OPINIÃO | José Aberto Rio Fernandes | Abril 2018

Muito se falou sobre os relatórios da comissão independente sobre os incêndios de 2017. Ótimo!

O que mais pareceu interessar foi a avaliação do que correu mal. O que é importante, sem dúvida. Não para se discutir quem são os culpados, como infelizmente gostamos. Mas para se compreender melhor o que temos de fazer para evitar que se repita o que se passou e também para deixarmos de ser os recordistas europeus de área ardida. Pelo que, o que mais importa são as recomendações.
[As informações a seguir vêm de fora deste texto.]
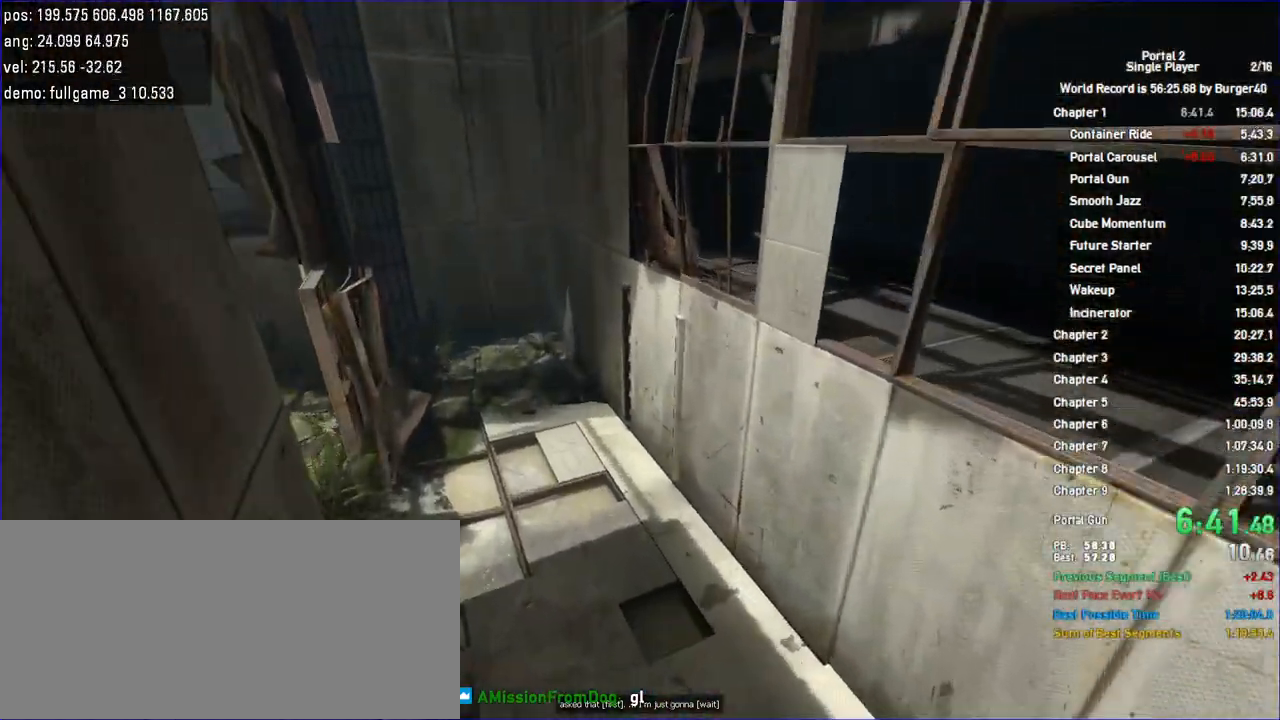
{"keys": ["d", "w"], "mouse": [], "events": [[367, "d", "down"], [367, "w", "down"], [433, "a", "up"]]}
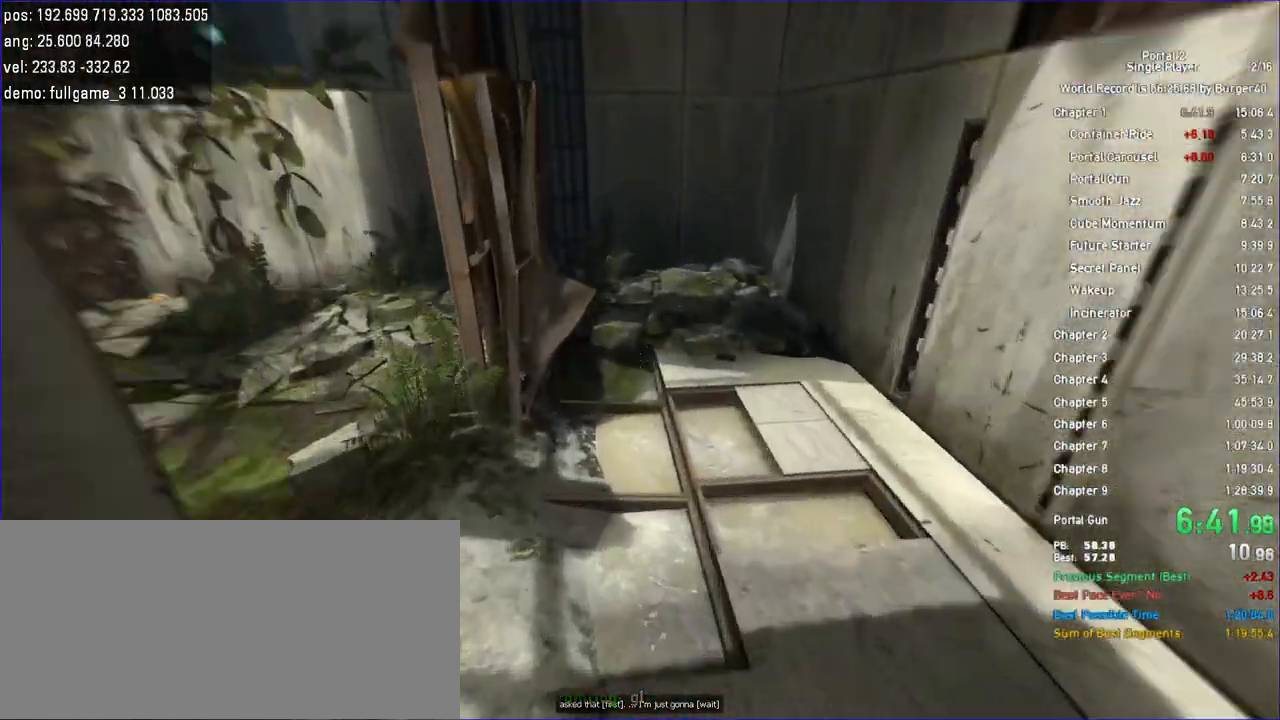
{"keys": ["a", "w"], "mouse": [], "events": [[67, "a", "down"], [67, "d", "up"]]}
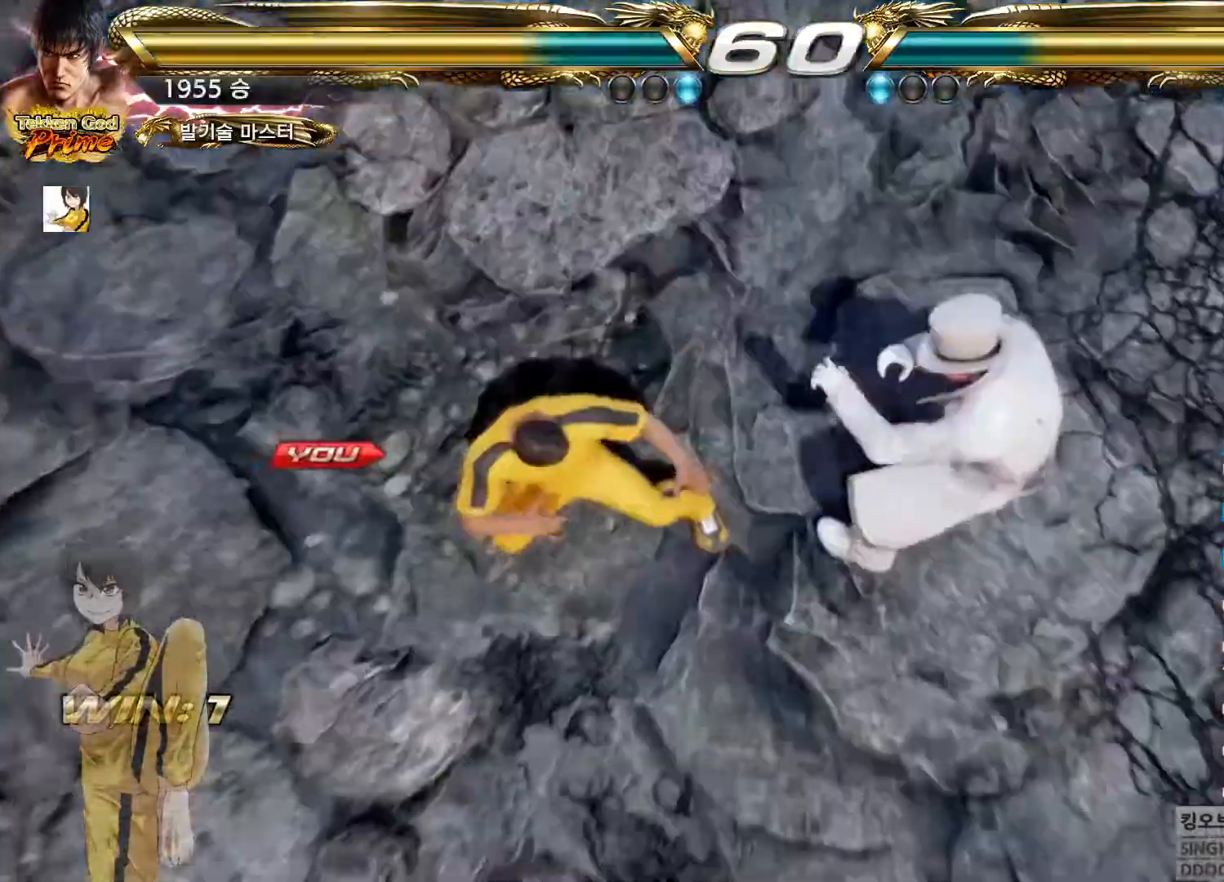
Gameplay with a controller (arcade stick); each line is a JSON object with the inputs held at the frame after it. "events" lists button and stick changes between this image and that frame as [ms after this image, input, new state], when the widget could be followed in between. Not read: L3 R3.
{"buttons": [], "left_stick": "center", "events": []}
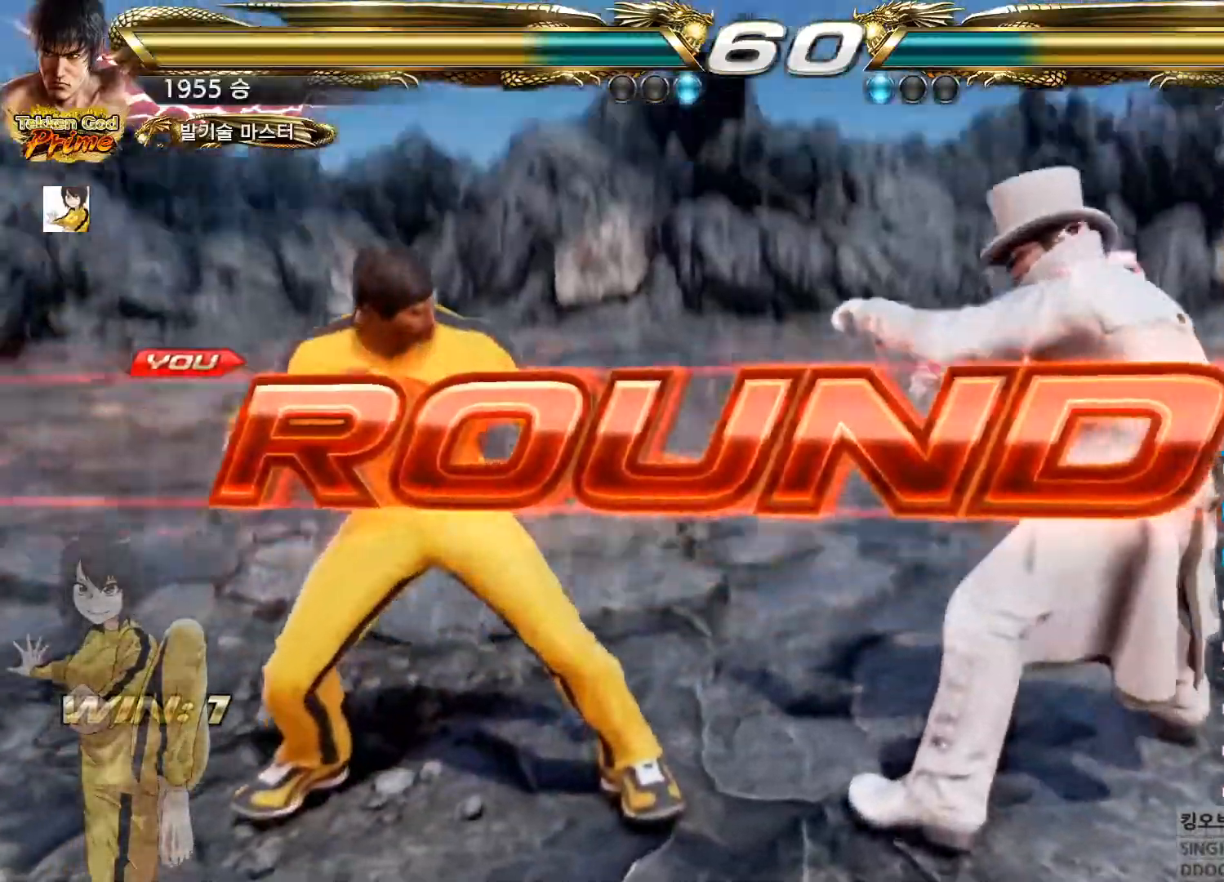
{"buttons": [], "left_stick": "center", "events": []}
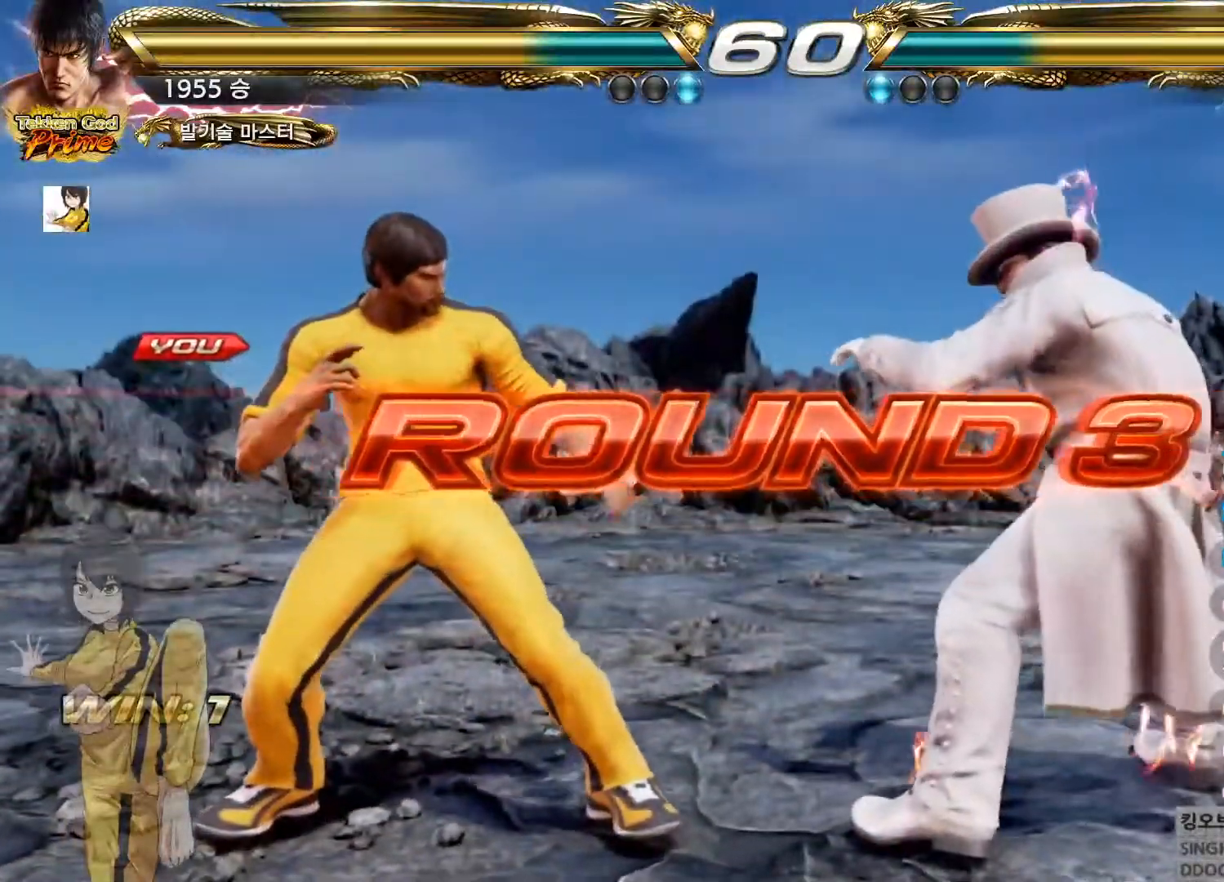
{"buttons": [], "left_stick": "center", "events": []}
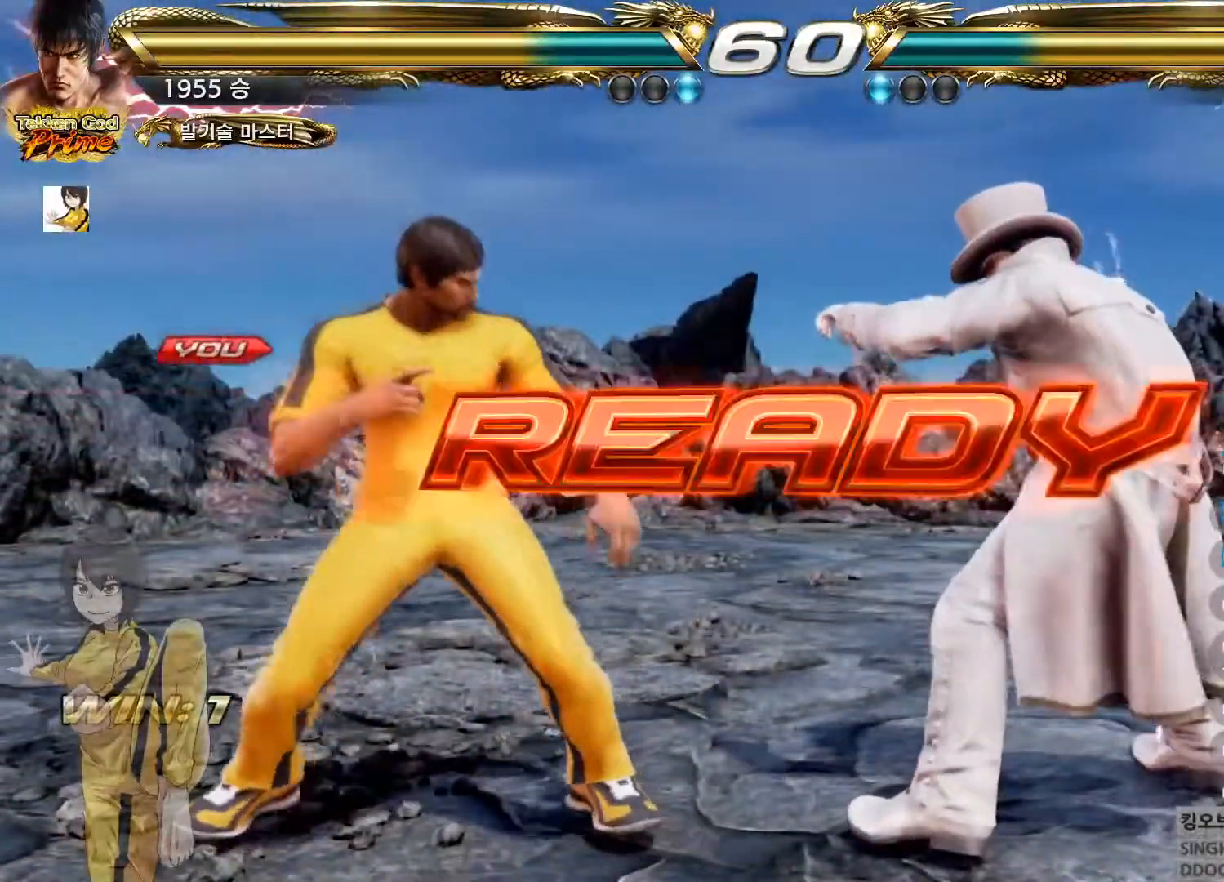
{"buttons": [], "left_stick": "center", "events": [[300, "left_stick", "left"], [400, "left_stick", "right"], [500, "left_stick", "center"]]}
Do muito que ouvi e li, a propósito do último relatório, longo e rico, coordenado pelo meu colega geógrafo (e amigo) João Guerreiro, realço quatro ideias:

  1. Na gestão do território, seja na limpeza de mato ou na proteção de pessoas e bens, os municípios (e as freguesias) têm um papel essencial. Não pode haver concelhos com mancha florestal significativa sem planos ativos de proteção contra incêndios. E tem de haver planos de proteção e de autoproteção claros e assumidos pelas populações.
  1. O Estado tem de se preocupar de facto com a floresta, o que implica termos mais pessoas no terreno, num regresso a uma lógica de desconcentração de serviços.
  1. O conhecimento tem de ser absorvido pelas componentes política e operacional. Depois de tantos estudos e relatórios, como podemos continuar sem uma prevenção estrutural dos incêndios e com tanta dependência de esforço voluntário no seu combate?

4. É essencial que exista quem garanta e aconselhe os governos na concretização de uma reforma tão difícil como necessária, pois que levará tempo e enfrentará interesses fortes e instalados, sejam corporativos (de associações de bombeiros, desde logo), económicos (associados à expansão de eucalipto e pinheiro, sobretudo), ou outros (como o conflito com o pastoreio).

 

José Alberto Rio Fernandes é Professor Catedrático do Departamento de Geografia da Faculdade de Letras da Universidade do Porto (FLUP) e é o  presidente da Direção da Associação Portuguesa de Geógrafos (APG) para o biénio 2016-2018. Colunista regular no JN – Jornal de Notícias e dinamizador de processos de desenvolvimento como cidadão, actor político, investigador e consultor.